I’m expecting a property-friendly budget today.
The budget is shaping up to be a pretty property friendly.
On the whole, the budget is going to maintain a stimulus footing. There’s more money going into the economy through spending than there is coming out through taxes.
And it will be true that the budget bottom line that we used to care about so much is improving. The economy is going great guns, and a commodity boom is funnelling huge amounts of cash into government coffers.
But despite the projected improvement, the federal budge will remain well and truly in the red going forward.
And that’s cool. I’m ok with that.
The experience in India shows us that the global pandemic is still with us. And it’s like a fire. You can put it out in one corner of globe, but until its extinguished everywhere, you’re always at risk.
So let’s not get complacent just yet.
So we can expect the money to keep flowing, with a particular focus on infrastructure.
And we know from the information leaked already that there’s going to be a few sweeteners for the housing market.
The list, according to the AFR, looks like this:
- An extra 10,000 places will be made available under the New Home Guarantee, allowing first home buyers to buy a place with as little as a 5 per cent deposit, while the amount of money that can be released from their superannuation will be lifted to $50,000.
- More than 10,000 single parents will be allowed to buy a home with a 2 per cent deposit under a separate government-guaranteed home loan scheme targeting women.
- The government will allow the superannuation guarantee to increase to 12 per cent after flirting with stopping it.
- The maximum amount of voluntary super contributions that can be used to purchase a first home will be increased to $50,000 from $30,000.
Classic. Who doesn’t love this.
Everyone wins. For some people, it’s going to become easier to get a house. That 2% deposit thing is a real game-changer, and I think it’s a great idea to support single women on that mission.

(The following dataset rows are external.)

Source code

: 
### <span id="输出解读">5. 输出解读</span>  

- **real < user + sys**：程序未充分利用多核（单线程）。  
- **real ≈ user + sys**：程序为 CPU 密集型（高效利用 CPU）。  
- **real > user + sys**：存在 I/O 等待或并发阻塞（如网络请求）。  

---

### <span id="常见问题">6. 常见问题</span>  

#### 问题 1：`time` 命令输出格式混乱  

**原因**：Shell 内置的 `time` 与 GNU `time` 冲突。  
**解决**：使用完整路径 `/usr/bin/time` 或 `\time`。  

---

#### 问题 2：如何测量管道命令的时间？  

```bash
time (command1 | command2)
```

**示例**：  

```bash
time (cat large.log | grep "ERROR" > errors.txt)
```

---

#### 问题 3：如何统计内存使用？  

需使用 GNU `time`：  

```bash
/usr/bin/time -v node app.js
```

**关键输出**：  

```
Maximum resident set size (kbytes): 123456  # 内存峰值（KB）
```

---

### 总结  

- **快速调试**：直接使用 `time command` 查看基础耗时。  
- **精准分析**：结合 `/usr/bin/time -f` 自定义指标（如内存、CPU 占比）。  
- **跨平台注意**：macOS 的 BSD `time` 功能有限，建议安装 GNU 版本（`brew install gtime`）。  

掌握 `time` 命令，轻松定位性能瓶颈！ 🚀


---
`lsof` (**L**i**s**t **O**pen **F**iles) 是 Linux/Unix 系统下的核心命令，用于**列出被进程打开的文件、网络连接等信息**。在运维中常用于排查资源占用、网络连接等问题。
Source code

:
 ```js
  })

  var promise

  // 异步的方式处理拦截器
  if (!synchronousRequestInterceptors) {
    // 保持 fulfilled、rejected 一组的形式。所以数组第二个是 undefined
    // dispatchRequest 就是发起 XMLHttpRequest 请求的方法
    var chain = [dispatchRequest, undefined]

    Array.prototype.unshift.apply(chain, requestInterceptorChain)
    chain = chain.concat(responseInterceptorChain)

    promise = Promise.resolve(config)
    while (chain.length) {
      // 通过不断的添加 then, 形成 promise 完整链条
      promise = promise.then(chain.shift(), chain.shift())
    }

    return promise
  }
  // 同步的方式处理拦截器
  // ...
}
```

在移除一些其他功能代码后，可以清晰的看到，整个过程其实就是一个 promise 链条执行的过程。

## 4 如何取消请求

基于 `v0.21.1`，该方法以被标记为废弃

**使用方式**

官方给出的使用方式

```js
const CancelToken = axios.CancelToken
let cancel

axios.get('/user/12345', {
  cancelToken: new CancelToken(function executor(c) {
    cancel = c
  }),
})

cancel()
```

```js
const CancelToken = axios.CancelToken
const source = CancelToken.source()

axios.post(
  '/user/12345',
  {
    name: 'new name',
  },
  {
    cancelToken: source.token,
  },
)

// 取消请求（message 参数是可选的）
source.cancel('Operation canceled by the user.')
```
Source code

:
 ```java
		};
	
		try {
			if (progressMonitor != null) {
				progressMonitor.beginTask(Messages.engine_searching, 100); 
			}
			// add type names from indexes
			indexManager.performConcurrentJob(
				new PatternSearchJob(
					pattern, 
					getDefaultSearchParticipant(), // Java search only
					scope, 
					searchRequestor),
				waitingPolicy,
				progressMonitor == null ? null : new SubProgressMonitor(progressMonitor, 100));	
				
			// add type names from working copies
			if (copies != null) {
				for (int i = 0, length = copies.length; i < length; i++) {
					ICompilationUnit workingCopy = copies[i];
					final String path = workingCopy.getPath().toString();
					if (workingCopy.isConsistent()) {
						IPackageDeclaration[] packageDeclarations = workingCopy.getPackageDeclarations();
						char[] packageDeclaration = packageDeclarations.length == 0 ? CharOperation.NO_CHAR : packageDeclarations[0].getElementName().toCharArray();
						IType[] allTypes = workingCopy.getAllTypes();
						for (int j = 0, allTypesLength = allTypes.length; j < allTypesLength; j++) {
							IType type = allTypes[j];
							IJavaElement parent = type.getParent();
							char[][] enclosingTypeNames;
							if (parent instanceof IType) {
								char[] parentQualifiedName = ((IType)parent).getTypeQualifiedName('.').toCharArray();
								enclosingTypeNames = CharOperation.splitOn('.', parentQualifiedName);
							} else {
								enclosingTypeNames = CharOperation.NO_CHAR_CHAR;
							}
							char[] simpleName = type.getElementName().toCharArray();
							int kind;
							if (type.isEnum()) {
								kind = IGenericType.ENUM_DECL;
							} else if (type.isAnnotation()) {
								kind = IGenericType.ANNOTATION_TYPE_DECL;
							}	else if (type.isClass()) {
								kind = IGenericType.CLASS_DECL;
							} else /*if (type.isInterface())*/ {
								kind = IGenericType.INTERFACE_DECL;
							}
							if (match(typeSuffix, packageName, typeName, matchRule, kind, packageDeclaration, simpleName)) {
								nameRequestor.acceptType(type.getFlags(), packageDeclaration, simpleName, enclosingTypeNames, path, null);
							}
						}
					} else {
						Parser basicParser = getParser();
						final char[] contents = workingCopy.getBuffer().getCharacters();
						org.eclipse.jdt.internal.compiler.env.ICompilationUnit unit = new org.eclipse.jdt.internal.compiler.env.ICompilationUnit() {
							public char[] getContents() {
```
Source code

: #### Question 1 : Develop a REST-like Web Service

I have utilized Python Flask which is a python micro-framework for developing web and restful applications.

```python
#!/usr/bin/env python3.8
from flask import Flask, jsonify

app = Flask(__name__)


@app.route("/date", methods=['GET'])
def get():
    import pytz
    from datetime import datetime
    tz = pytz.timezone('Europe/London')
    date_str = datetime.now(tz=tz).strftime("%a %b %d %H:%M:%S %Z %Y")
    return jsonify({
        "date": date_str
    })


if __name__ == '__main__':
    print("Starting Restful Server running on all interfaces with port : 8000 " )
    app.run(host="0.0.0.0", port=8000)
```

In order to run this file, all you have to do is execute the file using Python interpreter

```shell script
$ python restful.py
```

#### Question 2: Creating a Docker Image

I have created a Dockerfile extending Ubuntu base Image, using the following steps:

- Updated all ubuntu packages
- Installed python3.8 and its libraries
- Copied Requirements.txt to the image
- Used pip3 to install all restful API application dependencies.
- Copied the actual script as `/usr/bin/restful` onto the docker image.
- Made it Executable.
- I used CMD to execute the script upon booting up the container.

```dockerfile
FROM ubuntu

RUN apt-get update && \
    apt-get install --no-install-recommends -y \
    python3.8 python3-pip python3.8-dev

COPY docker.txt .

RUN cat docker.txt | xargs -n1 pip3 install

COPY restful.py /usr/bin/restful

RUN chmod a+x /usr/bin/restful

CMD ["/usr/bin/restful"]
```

Landing secure housing for you and your kid is a huge step towards creating better life outcomes for everybody.
And at 2%, it really makes that deposit hurdle a lot lower for a lot of people. For a property worth $700K, we’re talking about a deposit of just $14,000, rather than something like $140,000 for most people.
So that’s huge.
It does mean the tax-payers are taking on the risk of default and so on, but I’m ok with that too.
The family home always comes first, and if someone is defaulting on a mortgage you know its because things have seriously gone pear-shaped. Default is not a decision taken lightly.
And in a world where we’ve got cash for everyone, why not given single mothers a leg up too?
The thing we have to watch here is what impact this has on the entry-level of the segment.
Since these are all demand-side measures, pushing up demand can also push up prices.
And on the whole, all of these measures, on top of the huge cash-splash on infrastructure, will give property prices a lift.
It’s a very price-positive budget. I think we can say that much.